VLSCI logo GVL logo





De novo Genome Assembly for Illumina Data

Protocol

Written and maintained by Simon Gladman - VLSCI

Protocol Overview / Introduction

In this protocol we discuss and outline the process of de novo assembly for small to medium sized genomes.

What is de novo genome assembly?

Genome assembly refers to the process of taking a large number of short DNA sequences and putting them back together to create a representation of the original chromosomes from which the DNA originated [1]. De novo genome assemblies assume no prior knowledge of the source DNA sequence length, layout or composition. In a genome sequencing project, the DNA of the target organism is broken up into millions of small pieces and read on a sequencing machine. These “reads” vary from 20 to 1000 nucleotide base pairs (bp) in length depending on the sequencing method used. Typically for Illumina type short read sequencing, reads of length 36 - 150 bp are produced. These reads can be either “single ended” as described above or “paired end.” A good summary of other types of DNA sequencing can be found here.

Paired end reads are produced when the fragment size used in the sequencing process is much longer (typically 250 - 500 bp long) and the ends of the fragment are read in towards the middle.
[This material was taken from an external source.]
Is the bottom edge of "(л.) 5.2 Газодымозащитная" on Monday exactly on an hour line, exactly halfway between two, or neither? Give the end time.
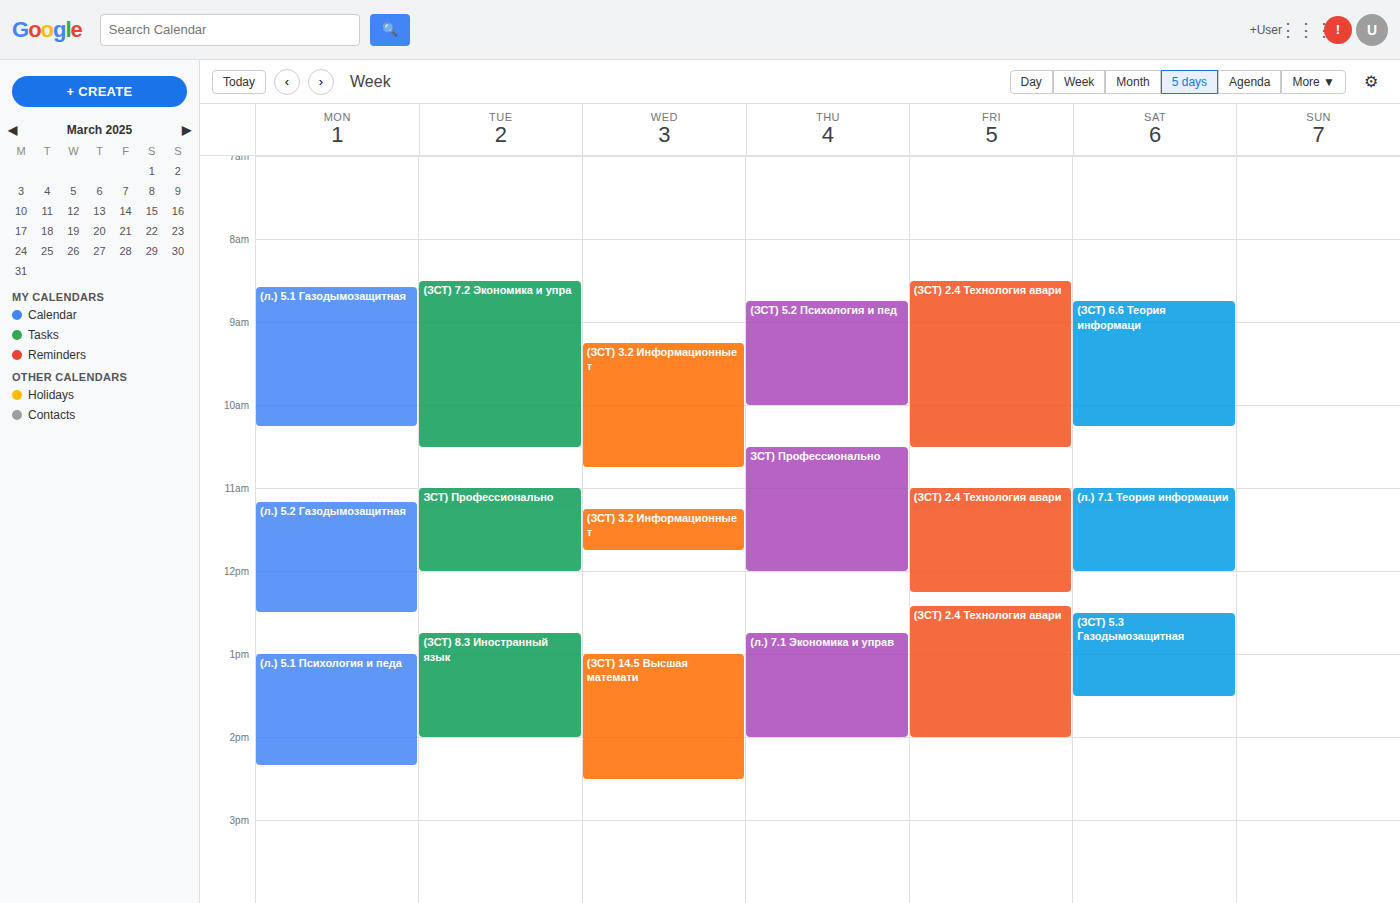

This produces two “paired” reads. One from the left hand end of a fragment and one from the right with a known separation distance between them. (The known separation distance is actually a distribution with a mean and standard deviation as not all original fragments are of the same length.) This extra information contained in the paired end reads can be useful for helping to tie pieces of sequence together during the assembly process.

The goal of a sequence assembler is to produce long contiguous pieces of sequence (contigs) from these reads. The contigs are sometimes then ordered and oriented in relation to one another to form scaffolds. The distances between pairs of a set of paired end reads is useful information for this purpose.

The mechanisms used by assembly software are varied but the most common type for short reads is assembly by de Bruijn graph. See this document for an explanation of the de Bruijn graph genome assembler “Velvet.”

Genome assembly is a very difficult computational problem, made more difficult because many genomes contain large numbers of identical sequences, known as repeats. These repeats can be thousands of nucleotides long, and some occur in thousands of different locations, especially in the large genomes of plants and animals. [1]

Why do we want to assemble an organism’s DNA?

Determining the DNA sequence of an organism is useful in fundamental research into why and how they live, as well as in applied subjects. Because of the importance of DNA to living things, knowledge of a DNA sequence may be useful in practically any biological research. For example, in medicine it can be used to identify, diagnose and potentially develop treatments for genetic diseases. Similarly, research into pathogens may lead to treatments for contagious diseases [2].

The protocol in a nutshell:

Figure 1: Flowchart of de novo assembly protocol.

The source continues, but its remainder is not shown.